Saved entries
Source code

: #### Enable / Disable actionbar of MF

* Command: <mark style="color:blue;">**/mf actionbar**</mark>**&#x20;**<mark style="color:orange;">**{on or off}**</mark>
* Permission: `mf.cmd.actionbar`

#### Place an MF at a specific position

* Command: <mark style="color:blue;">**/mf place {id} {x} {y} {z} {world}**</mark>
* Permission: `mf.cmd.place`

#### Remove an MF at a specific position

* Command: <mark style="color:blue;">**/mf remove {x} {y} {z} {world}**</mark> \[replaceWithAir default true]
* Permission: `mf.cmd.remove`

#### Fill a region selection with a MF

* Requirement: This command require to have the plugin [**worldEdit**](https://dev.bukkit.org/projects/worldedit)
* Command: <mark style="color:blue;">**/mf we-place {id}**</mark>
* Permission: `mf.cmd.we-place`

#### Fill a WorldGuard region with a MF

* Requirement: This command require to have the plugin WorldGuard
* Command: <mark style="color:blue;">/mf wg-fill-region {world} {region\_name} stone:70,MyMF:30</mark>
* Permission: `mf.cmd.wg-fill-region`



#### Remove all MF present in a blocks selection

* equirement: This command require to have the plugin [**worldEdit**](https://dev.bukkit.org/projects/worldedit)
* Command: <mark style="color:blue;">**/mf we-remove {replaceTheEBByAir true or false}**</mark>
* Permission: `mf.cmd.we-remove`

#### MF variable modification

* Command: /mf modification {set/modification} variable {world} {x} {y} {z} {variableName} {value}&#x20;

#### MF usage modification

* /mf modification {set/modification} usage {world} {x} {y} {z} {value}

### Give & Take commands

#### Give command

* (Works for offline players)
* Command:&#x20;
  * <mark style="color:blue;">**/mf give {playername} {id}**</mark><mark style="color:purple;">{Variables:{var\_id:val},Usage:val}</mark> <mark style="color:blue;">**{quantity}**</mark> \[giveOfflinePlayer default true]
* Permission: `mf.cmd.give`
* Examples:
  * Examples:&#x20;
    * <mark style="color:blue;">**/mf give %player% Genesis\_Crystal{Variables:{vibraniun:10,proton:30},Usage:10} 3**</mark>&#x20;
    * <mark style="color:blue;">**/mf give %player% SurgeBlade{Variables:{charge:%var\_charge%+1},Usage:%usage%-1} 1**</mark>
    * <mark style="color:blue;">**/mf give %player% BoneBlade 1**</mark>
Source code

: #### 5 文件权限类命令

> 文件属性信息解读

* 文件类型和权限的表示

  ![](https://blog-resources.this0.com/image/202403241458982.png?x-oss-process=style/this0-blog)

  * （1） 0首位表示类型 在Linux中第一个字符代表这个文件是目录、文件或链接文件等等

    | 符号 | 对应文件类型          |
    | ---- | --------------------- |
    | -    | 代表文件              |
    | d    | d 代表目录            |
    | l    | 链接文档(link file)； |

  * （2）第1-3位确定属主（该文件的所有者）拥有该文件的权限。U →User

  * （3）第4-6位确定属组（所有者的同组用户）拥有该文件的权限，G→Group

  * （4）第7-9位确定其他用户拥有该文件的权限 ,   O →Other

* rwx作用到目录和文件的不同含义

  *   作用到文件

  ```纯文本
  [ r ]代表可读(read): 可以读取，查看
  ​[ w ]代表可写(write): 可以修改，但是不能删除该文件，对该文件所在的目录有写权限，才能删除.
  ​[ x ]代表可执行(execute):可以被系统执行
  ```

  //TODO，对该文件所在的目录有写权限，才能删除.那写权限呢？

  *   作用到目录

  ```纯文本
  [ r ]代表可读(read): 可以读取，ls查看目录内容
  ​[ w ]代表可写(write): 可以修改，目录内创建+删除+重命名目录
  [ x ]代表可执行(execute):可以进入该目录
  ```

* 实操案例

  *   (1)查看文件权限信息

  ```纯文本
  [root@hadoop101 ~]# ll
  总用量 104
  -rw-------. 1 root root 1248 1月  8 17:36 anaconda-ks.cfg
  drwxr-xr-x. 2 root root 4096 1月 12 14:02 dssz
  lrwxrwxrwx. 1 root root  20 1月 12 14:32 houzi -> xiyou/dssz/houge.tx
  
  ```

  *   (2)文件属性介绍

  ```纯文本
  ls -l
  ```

### Task item
Only an exact retyping of the full data will do.

### Response
Source code

: #### Enable / Disable actionbar of MF

* Command: <mark style="color:blue;">**/mf actionbar**</mark>**&#x20;**<mark style="color:orange;">**{on or off}**</mark>
* Permission: `mf.cmd.actionbar`

#### Place an MF at a specific position

* Command: <mark style="color:blue;">**/mf place {id} {x} {y} {z} {world}**</mark>
* Permission: `mf.cmd.place`

#### Remove an MF at a specific position

* Command: <mark style="color:blue;">**/mf remove {x} {y} {z} {world}**</mark> \[replaceWithAir default true]
* Permission: `mf.cmd.remove`

#### Fill a region selection with a MF

* Requirement: This command require to have the plugin [**worldEdit**](https://dev.bukkit.org/projects/worldedit)
* Command: <mark style="color:blue;">**/mf we-place {id}**</mark>
* Permission: `mf.cmd.we-place`

#### Fill a WorldGuard region with a MF

* Requirement: This command require to have the plugin WorldGuard
* Command: <mark style="color:blue;">/mf wg-fill-region {world} {region\_name} stone:70,MyMF:30</mark>
* Permission: `mf.cmd.wg-fill-region`



#### Remove all MF present in a blocks selection

* equirement: This command require to have the plugin [**worldEdit**](https://dev.bukkit.org/projects/worldedit)
* Command: <mark style="color:blue;">**/mf we-remove {replaceTheEBByAir true or false}**</mark>
* Permission: `mf.cmd.we-remove`

#### MF variable modification

* Command: /mf modification {set/modification} variable {world} {x} {y} {z} {variableName} {value}&#x20;

#### MF usage modification

* /mf modification {set/modification} usage {world} {x} {y} {z} {value}

### Give & Take commands

#### Give command

* (Works for offline players)
* Command:&#x20;
  * <mark style="color:blue;">**/mf give {playername} {id}**</mark><mark style="color:purple;">{Variables:{var\_id:val},Usage:val}</mark> <mark style="color:blue;">**{quantity}**</mark> \[giveOfflinePlayer default true]
* Permission: `mf.cmd.give`
* Examples:
  * Examples:&#x20;
    * <mark style="color:blue;">**/mf give %player% Genesis\_Crystal{Variables:{vibraniun:10,proton:30},Usage:10} 3**</mark>&#x20;
    * <mark style="color:blue;">**/mf give %player% SurgeBlade{Variables:{charge:%var\_charge%+1},Usage:%usage%-1} 1**</mark>
    * <mark style="color:blue;">**/mf give %player% BoneBlade 1**</mark>
Source code

: #### 5 文件权限类命令

> 文件属性信息解读

* 文件类型和权限的表示

  ![](https://blog-resources.this0.com/image/202403241458982.png?x-oss-process=style/this0-blog)

  * （1） 0首位表示类型 在Linux中第一个字符代表这个文件是目录、文件或链接文件等等

    | 符号 | 对应文件类型          |
    | ---- | --------------------- |
    | -    | 代表文件              |
    | d    | d 代表目录            |
    | l    | 链接文档(link file)； |

  * （2）第1-3位确定属主（该文件的所有者）拥有该文件的权限。U →User

  * （3）第4-6位确定属组（所有者的同组用户）拥有该文件的权限，G→Group

  * （4）第7-9位确定其他用户拥有该文件的权限 ,   O →Other

* rwx作用到目录和文件的不同含义

  *   作用到文件

  ```纯文本
  [ r ]代表可读(read): 可以读取，查看
  ​[ w ]代表可写(write): 可以修改，但是不能删除该文件，对该文件所在的目录有写权限，才能删除.
  ​[ x ]代表可执行(execute):可以被系统执行
  ```

  //TODO，对该文件所在的目录有写权限，才能删除.那写权限呢？

  *   作用到目录

  ```纯文本
  [ r ]代表可读(read): 可以读取，ls查看目录内容
  ​[ w ]代表可写(write): 可以修改，目录内创建+删除+重命名目录
  [ x ]代表可执行(execute):可以进入该目录
  ```

* 实操案例

  *   (1)查看文件权限信息

  ```纯文本
  [root@hadoop101 ~]# ll
  总用量 104
  -rw-------. 1 root root 1248 1月  8 17:36 anaconda-ks.cfg
  drwxr-xr-x. 2 root root 4096 1月 12 14:02 dssz
  lrwxrwxrwx. 1 root root  20 1月 12 14:32 houzi -> xiyou/dssz/houge.tx
  
  ```

  *   (2)文件属性介绍

  ```纯文本
  ls -l
  ```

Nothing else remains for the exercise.